Pertanto, la crescente militarizzazione dell’Artico non va interpretata come una corsa all’accaparramento di risorse e vantaggi commerciali. Prima del 24 febbraio, le relazioni tra gli stati artici erano rimaste cooperative, proprio perché le gelide acque dell’Artico offrono poche ragioni di conflitto. La cooperazione tra la Russia e gli altri stati artici è stata in gran parte mantenuta persino dopo l’annessione della Crimea. Il potenziamento militare russo nel Grande nord non è una novità. Tuttavia, alla luce dell’invasione dell’Ucraina questa militarizzazione può diventare fonte di preoccupazione per la stabilità della regione.
Dalla cooperazione all’ isolamento
Occorre tenere a mente che tra gli altri Stati detti artici (Canada, Stati Uniti, Norvegia, Islanda, Svezia, Finlandia e Danimarca) la Russia è ormai l’unico a non appartenere alla Nato. Le new entry Svezia e Finlandia sono geograficamente adiacenti all’Artico russo, e l’Islanda ospita il sistema di difesa aerea dell’Alleanza. Proprio la Nato, lo scorso giugno 2022, ha menzionato per la prima volta il Grande nord nel nuovo Strategic Concept; il documento, in riferimento alla Russia, afferma che «nel Grande nord, la sua capacità di interrompere i rinforzi alleati e la libertà di navigazione attraverso l’Atlantico settentrionale rappresenta una sfida strategica per l’Alleanza». Il rinnovato interesse dell’Alleanza per la regione, pressoché ignorata dalla fine della Guerra fredda, e l’acuirsi del clima di tensione di certo non giocano in favore di Mosca.
L’offensiva di Putin contro Kiev ha dato vita a una fortissima reazione: anche nell’Artico, che veniva considerata un’oasi di cooperazione, la Russia è isolata. Il principale forum di cooperazione della regione, il Consiglio artico, ha interrotto le proprie attività. Persino la cooperazione volta alla ricerca scientifica ha subito una brusca interruzione.
La rottura dei rapporti con gli stati artici occidentali e le sanzioni stanno danneggiando gravemente le ambizioni russe nell’Artico, interrompendo un flusso di investimenti di cui la Russia non può fare a meno. Mosca necessita di capitali esteri per sfruttare il potenziale delle proprie coste polari. Ciò a causa di quella debolezza economica strutturale che spera di superare proprio grazie a un Artico finalmente navigabile. Ma senza finanziamenti e tecnologie occidentali diventa difficile per il paese sfruttare le riserve di idrocarburi e sviluppare la Nsr.

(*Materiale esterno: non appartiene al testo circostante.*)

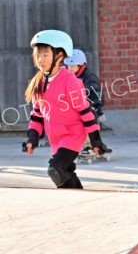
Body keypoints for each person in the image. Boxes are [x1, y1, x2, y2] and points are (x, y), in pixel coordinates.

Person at [23, 29, 108, 189]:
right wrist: (32, 138)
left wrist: (96, 140)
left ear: (60, 56)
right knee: (66, 173)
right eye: (38, 55)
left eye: (46, 55)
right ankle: (79, 199)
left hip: (73, 135)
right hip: (55, 138)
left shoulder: (70, 81)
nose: (41, 59)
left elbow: (86, 112)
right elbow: (37, 115)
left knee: (56, 170)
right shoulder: (38, 83)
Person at [63, 48, 109, 128]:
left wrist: (98, 110)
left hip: (86, 110)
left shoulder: (89, 77)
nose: (70, 68)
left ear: (80, 65)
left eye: (73, 66)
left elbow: (94, 92)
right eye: (68, 66)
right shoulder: (66, 77)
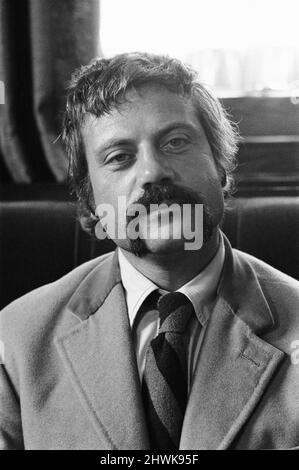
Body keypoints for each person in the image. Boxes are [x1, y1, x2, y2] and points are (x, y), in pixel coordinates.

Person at [1, 52, 299, 451]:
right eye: (119, 157)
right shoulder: (16, 338)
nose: (153, 172)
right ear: (91, 204)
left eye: (176, 142)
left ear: (221, 167)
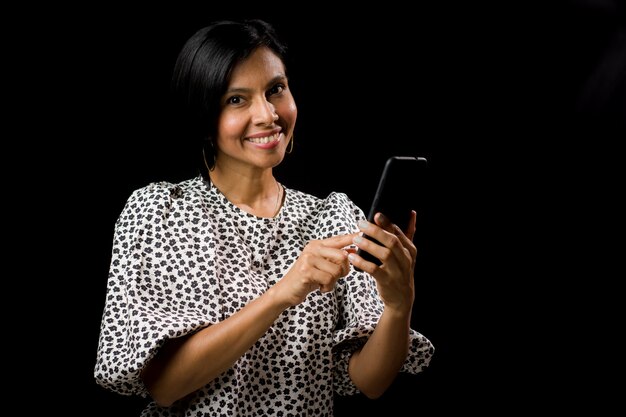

A Mosca non resterebbero che gli investitori cinesi, peraltro già molto presenti al fine di sviluppare la Polar Silk Road, il che potrebbe spingere il paese verso un rapporto di dipendenza dalla Repubblica popolare, tradizionalmente temuto dal Cremlino.
In quest’ottica, la crescente presenza cinese potrebbe spingere Washington e la Nato a rinforzare ulteriormente la propria presenza. In realtà, non è inverosimile che anche le risorse cinesi vengano a mancare: Pechino predilige un contesto di ordine internazionale al fine di investire proficuamente e prosperare. Contesto che, nell’Artico, non sembra più garantito.
Tutto sembra indicare che la maledizione geopolitica della Russia non sia prossima alla soluzione. Il cambiamento climatico favorisce un continuo aumento delle attività umane nel Grande nord, ma le condizioni estreme comportano comunque grandi difficoltà logistiche, costi elevatissimi e rischi notevoli. Per caratteristiche proprie, è quindi improbabile che l’Artico diventi il “nuovo oceano” desiderato da Mosca.
Ciò è ancor meno probabile in seguito alla guerra in Ucraina, in un contesto di grande competizione di potenza. Non solo Mosca manca dei capitali necessari per le sue ambizioni, ma ha anche alienato investitori vitali per lo sviluppo dell’Artico russo e ha causato la crescita dell’interesse e della presenza dei rivali nella regione. Il motto caro alla Nato «High North, Low Tensions» deve forse essere aggiornato e dal lato di Mosca, la maledizione perdura.